- Interactive map of Ontario Ranch
- Country: United States
- State: California
- County: San Bernardino
- City: Ontario
- Website: ontarioranch.com

= Ontario Ranch, Ontario, California =

Ontario Ranch is a master-planned community located in the southern portion of the city of Ontario, California. It is the largest master-planned community in Southern California. The community is located south of E. Riverside Drive, north of Eastvale, and between Euclid and Milliken/Hamner Avenues, 2 miles west of Interstate 15 (the Ontario Freeway) and south of State Route 60 (the Pomona Freeway).

==History==
The Sphere of Influence area, commonly referred to as the “Ag Preserve,” was the last significant underdeveloped area in the San Bernardino valley. In 1993, the San Bernardino Board of Supervisors voted to consider dissolving the Ag Preserve status, which allowed the transition from agricultural uses to residential and commercial development. On November 30, 1999, the Sphere of Influence was annexed, and became known as “New Model Colony”, a working name used by the City of Ontario to refer to William Chaffey and George Chaffey's efforts in planning Ontario as a model to other cities for layout and infrastructure. The Chaffey brothers purchased the agricultural and ranch lands in 1881.

==Vision==
Ontario Ranch is envisioned as an 8,069-acre mixed‐use development area. There will be 1,000 acres of public open space, parks and schools that are connected via pathways and trails. The community will be developed over a 20-year period. Once complete, Ontario Ranch will have 47,000 homes and 162,000 residents along with 16 million square feet of retail, office, medical and residential space and eight new schools.

==Planning==
Currently, 2,900 acres have been approved for single-family residences, multi-family residences, commercial and business park uses. There are an additional 447 acres that have project applications in progress for additional single-family residences and industrial use. According to the City of Ontario, overall density cannot exceed 4.6 units per acre and the average lot size is 6,728 square feet.
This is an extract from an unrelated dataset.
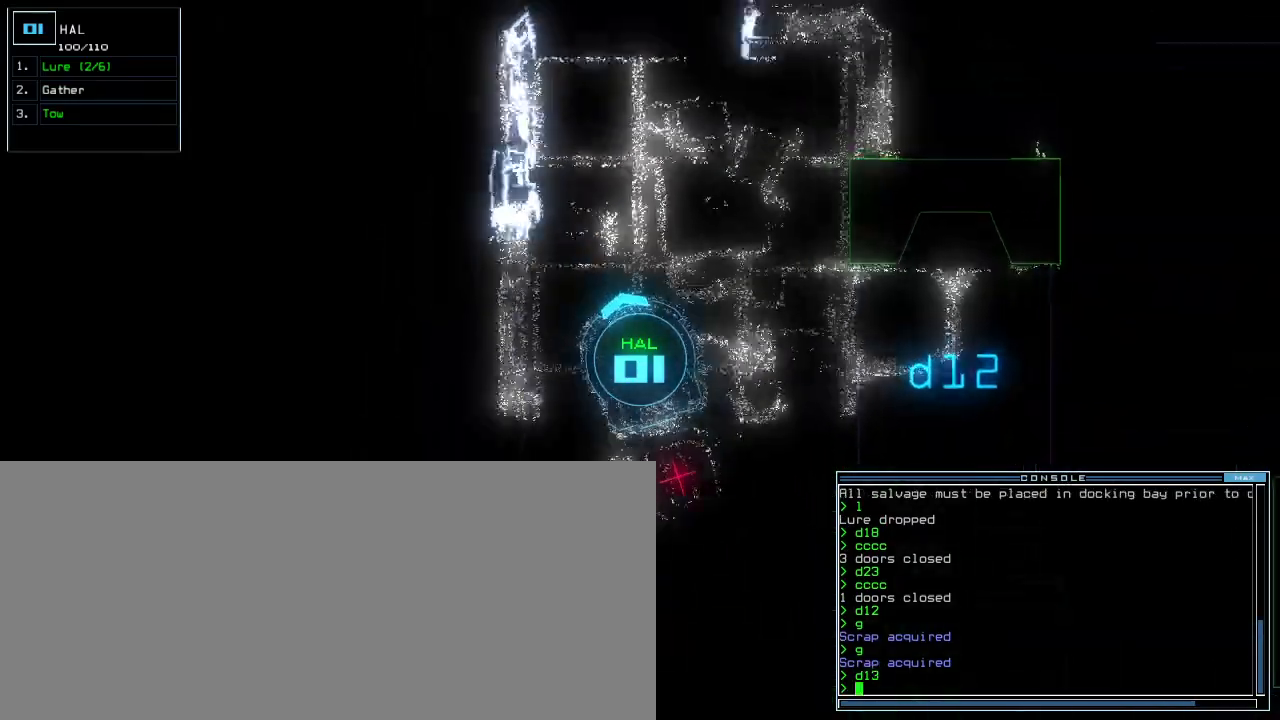
{"keys": ["right", "up"], "events": [[200, "right", "down"], [380, "up", "up"], [500, "up", "down"]]}
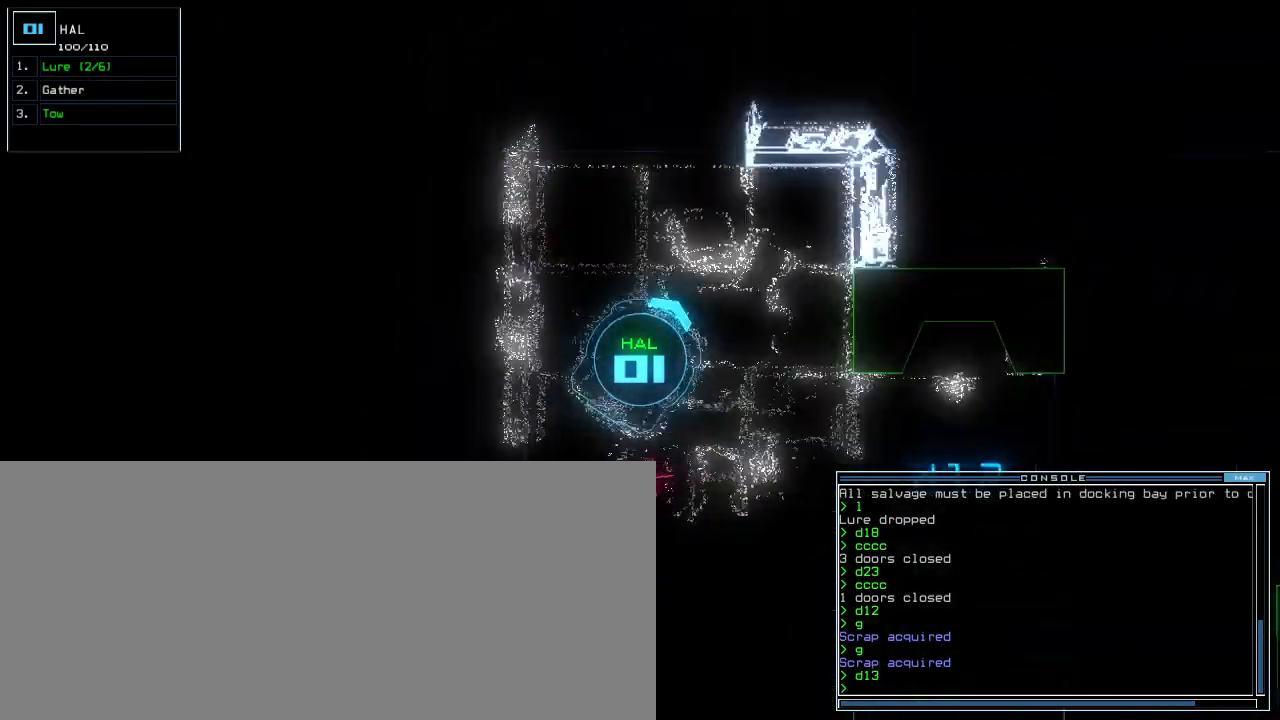
{"keys": ["right", "up"], "events": []}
==Master-Planned Communities==
- Park Lane by Lennar
- Park Place by Lewis Community Developers and Stratham Communities
- New Haven by Brookfield Residential
- Grand Park by Lennar
- Landmark by Lennar
- ShadeTree by Landsea Homes
- Neuhouse by Landsea Homes
- Alto by Landsea Homes
- Cascade by Pulte Homes
- Parkside by New Home Co and Lennar

==Neighborhoods==
- Beacon by Lennar (single-family, detached residences)
- Monument by Lennar (single-family, detached residences)
- West Haven by Lennar (single-family residences)
- Holiday by Brookfield Residential (townhomes)
- Waverly by Brookfield Residential (single-family, detached residences)
- Summerset by Brookfield Residential (single-family detached residences)
- Canopy Creek by Woodside Homes (single-family detached residences)
- Cambridge Court by Woodside Homes
- Waterford by Woodside Homes (single-family detached residences)
- Hadleigh by KB Home (single-family detached residences)
- Margate by KB Home (single-family detached residences)
- Kensington by TRI Point Homes (single-family detached residences)
- St. James by TRI Pointe Homes (single-family detached residences)
- Camden by Ryland Homes (single-family detached residences)
- Meadowood by Taylor Morrison (single-family detached residences)
- Amberly by Landsea Homes (single-family detached residences)
- Birchley by Landsea Homes (single-family detached residences)
- Willowton by Landsea Homes (single-family detached residences)
- Elmwood by Landsea Homes (single-family detached residences)
- Rohe by Landsea Homes (single-family detached residences)
- Alto by Landsea Homes (townhomes)
- Eave by Landsea Homes (townhomes)
- Edenglen by Brookfield Residential (single-family and condominiums)
- Archibald Ranch (single-family detached residences)
- Nuvo Parkside (single-family detached residences)

==The First "Gigabit" Community==
Ontario Ranch is developing a connected gigabit infrastructure, which will make it the first “gigabit community” in the region, with fiber-optic cable built into the infrastructure to provide ultra-high-speed Internet access to residents. Park Place residents were the first residents to receive access to the gigabit service, costing $60 per month.